Der heute Angeklagte war bereits direkt nach der Tat unter Verdacht geraten, der sich damals aber aus Sicht der Ermittler nicht erhärten ließ. Der 51-Jährige betrieb damals in der Nähe des Tatorts einen Militaria-Laden. Doch vor vier Jahren soll der Mann sich im Gespräch mit einem Mitgefangenen verraten haben, als er wegen einer anderen Sache im Gefängnis saß. Der Angeklagte bestreitet die Vorwürfe allerdings. Bis Juli sind 40 Verhandlungstage vor dem Düsseldorfer Landesgericht angesetzt.

"Wir erhoffen uns eine Verurteilung, damit die Betroffenen von damals mit der Tat abschließen können. Denn das ist schon eine große Belastung", sagte Szentei-Heise.
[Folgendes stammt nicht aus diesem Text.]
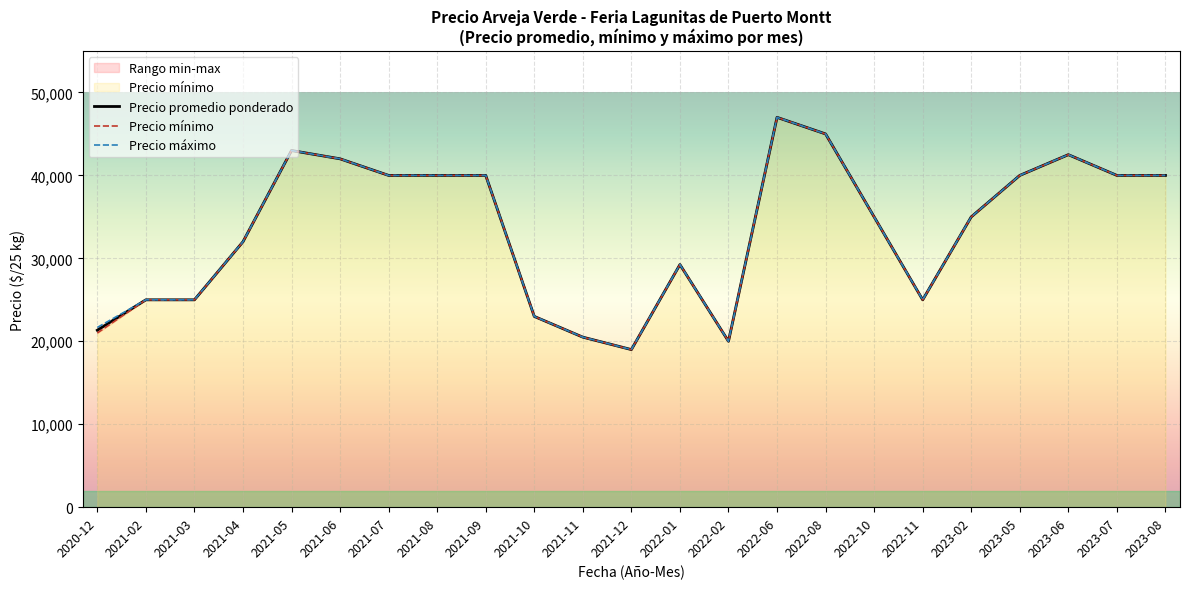

Reading left to right, list all the values displayed in this chart.

Precio promedio ponderado: 21333.3	25000.0	25000.0	32000.0	43000.0	42000.0	40000.0	40000.0	40000.0	23000.0	20500.0	19000.0	29250.0	20000.0	47000.0	45000.0	35000.0	25000.0	35000.0	40000.0	42500.0	40000.0	40000.0
Precio mínimo: 21000.0	25000.0	25000.0	32000.0	43000.0	42000.0	40000.0	40000.0	40000.0	23000.0	20500.0	19000.0	29250.0	20000.0	47000.0	45000.0	35000.0	25000.0	35000.0	40000.0	42500.0	40000.0	40000.0
Precio máximo: 21666.7	25000.0	25000.0	32000.0	43000.0	42000.0	40000.0	40000.0	40000.0	23000.0	20500.0	19000.0	29250.0	20000.0	47000.0	45000.0	35000.0	25000.0	35000.0	40000.0	42500.0	40000.0	40000.0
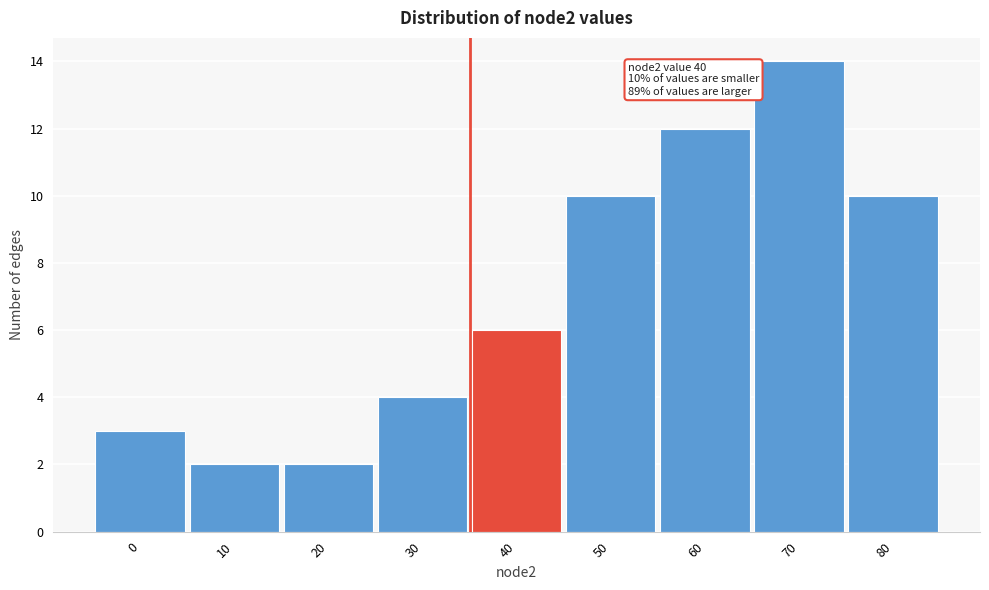

Reading left to right, list all the values displayed in this chart.

3	2	2	4	6	10	12	14	10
Einige der Verletzten von damals treten als Nebenkläger im Prozess auf.

Die jüdische Gemeinde in Düsseldorf arbeite gut mit der Stadt und mit den Sicherheitsbehörden zusammen, so dass Juden hier gut und sicher leben können. Doch seit etwa zwei Jahren stelle man eine massive Zunahme judenfeindlicher Angriffe fest. "Es ist zwar so, dass die meisten Straftaten gegen Juden aus dem rechtsradikalen Milieu kommen, aber judenfeindliche Angriffe aus dem muslimischen Milieu nehmen zu. Und da müssen wir sehen, dass wir dem entgegentreten." Die jüdische Gemeinde wolle weiterhin mit ihrer Kultur und ihrer Tradition in der städtischen Gesellschaft präsent sein. So wird die Gemeinde in diesem Jahr erstmalig mit einem Karnevalswagen im Düsseldorfer Rosenmontagszug vertreten sein.